We learn pixel-level segmentations of objects from weakly tagged YouTube videos. Specifically, given a large collection of raw YouTube content, along with potentially noisy tags, we aim to automatically generate spatiotemporal masks for each object, such as "dog", without employing any pre-trained object detectors. We formulate this problem as learning weakly supervised classifiers for a set of independent spatio-temporal segments. The object seeds obtained using segment-level classifiers are further refined using graphcuts to generate high-precision object masks. Our results, obtained by training on a dataset of 20,000 YouTube videos weakly tagged into 15 classes, demonstrate automatic extraction of pixel-level object masks. Evaluated against a ground-truthed subset of 50,000 frames with pixel-level annotations, we confirm that our proposed methods can learn good object masks just by watching YouTube.
This talk includes contributions from several interns, Googlers and faculty colleagues: G. Hartmann, M. Grundmann, J. Hoffman, D. Tang, D. Tsai, V. Kwatra, O. Madani, S. Vijayanarasimhan, J. Yagnik, I. Essa, J. Rehg.
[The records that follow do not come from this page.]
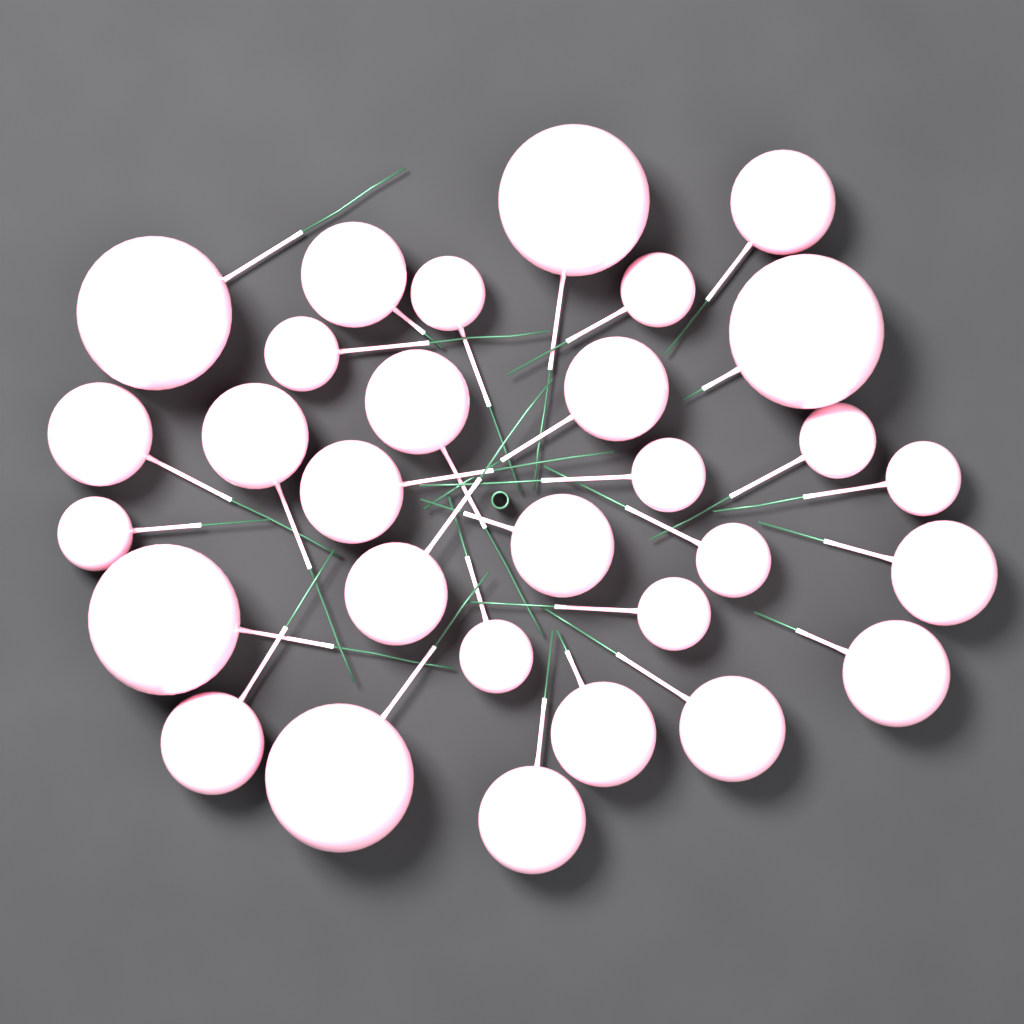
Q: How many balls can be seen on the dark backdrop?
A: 30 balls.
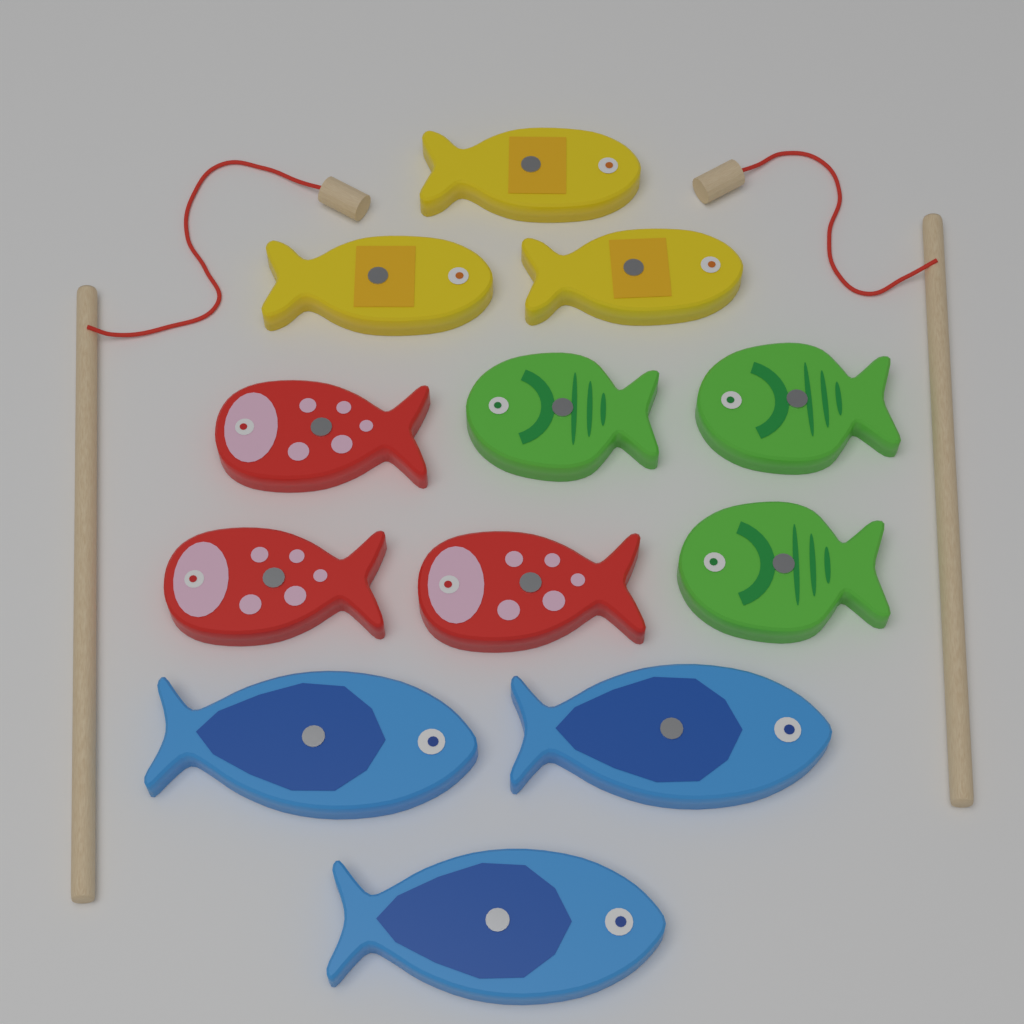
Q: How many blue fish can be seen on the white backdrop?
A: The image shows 3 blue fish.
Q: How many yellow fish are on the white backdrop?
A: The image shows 3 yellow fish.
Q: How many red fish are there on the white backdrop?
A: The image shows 3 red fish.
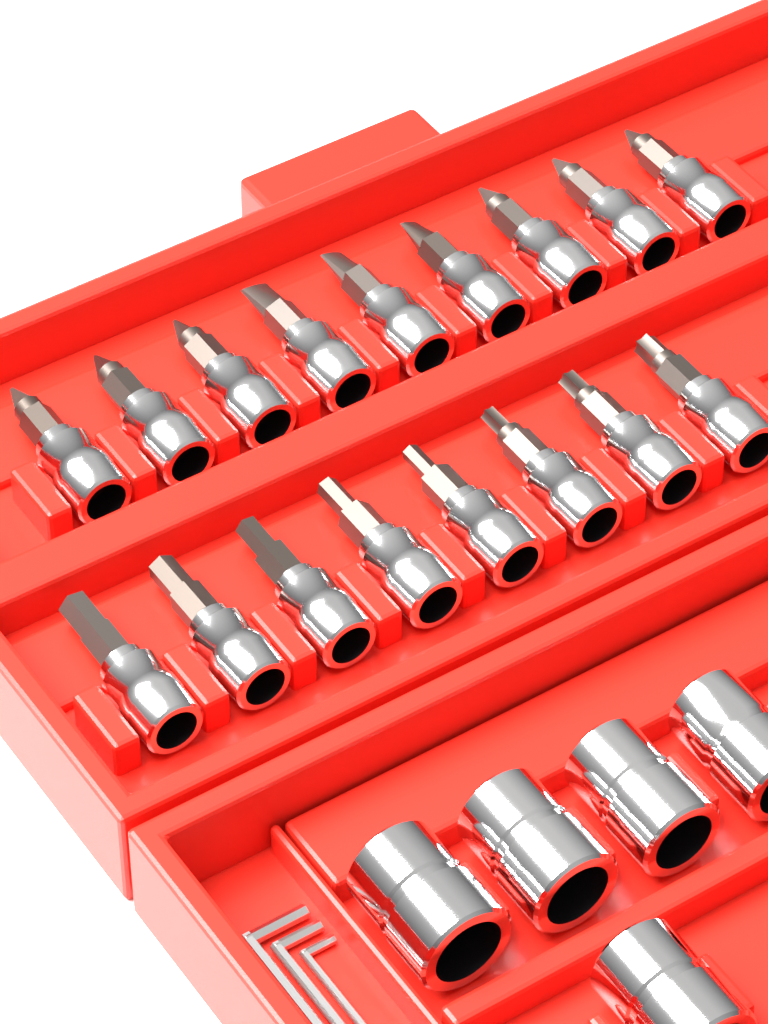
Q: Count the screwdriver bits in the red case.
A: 17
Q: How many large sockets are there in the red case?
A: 5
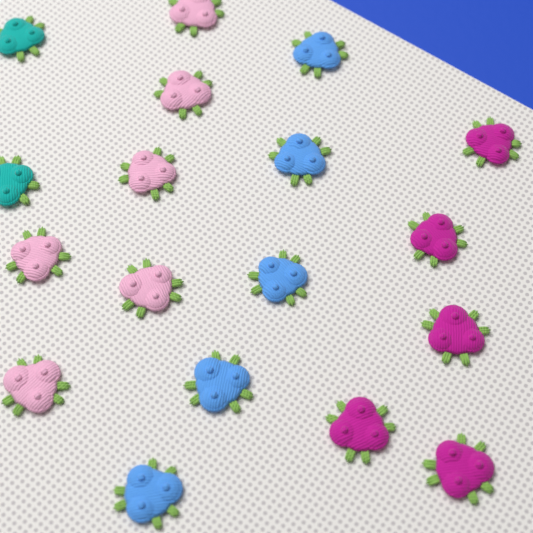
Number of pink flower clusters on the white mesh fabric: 6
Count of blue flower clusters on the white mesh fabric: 5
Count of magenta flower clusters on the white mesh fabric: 5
Rahul Sukthankar is a scientist at Google Research and an adjunct research professor in Robotics at Carnegie Mellon. He was previously a senior principal researcher at Intel Labs (2003-2011), a senior research scientist at HP/Compaq Labs (2000-2003) and research scientist at Just Research (1997-2000). Rahul received his Ph.D. in Robotics from Carnegie Mellon in 1997 and his B.S.E. in Computer Science from Princeton in 1991. His current research focuses on computer vision and machine learning, particularly in the areas of object recognition, video understanding and information retrieval.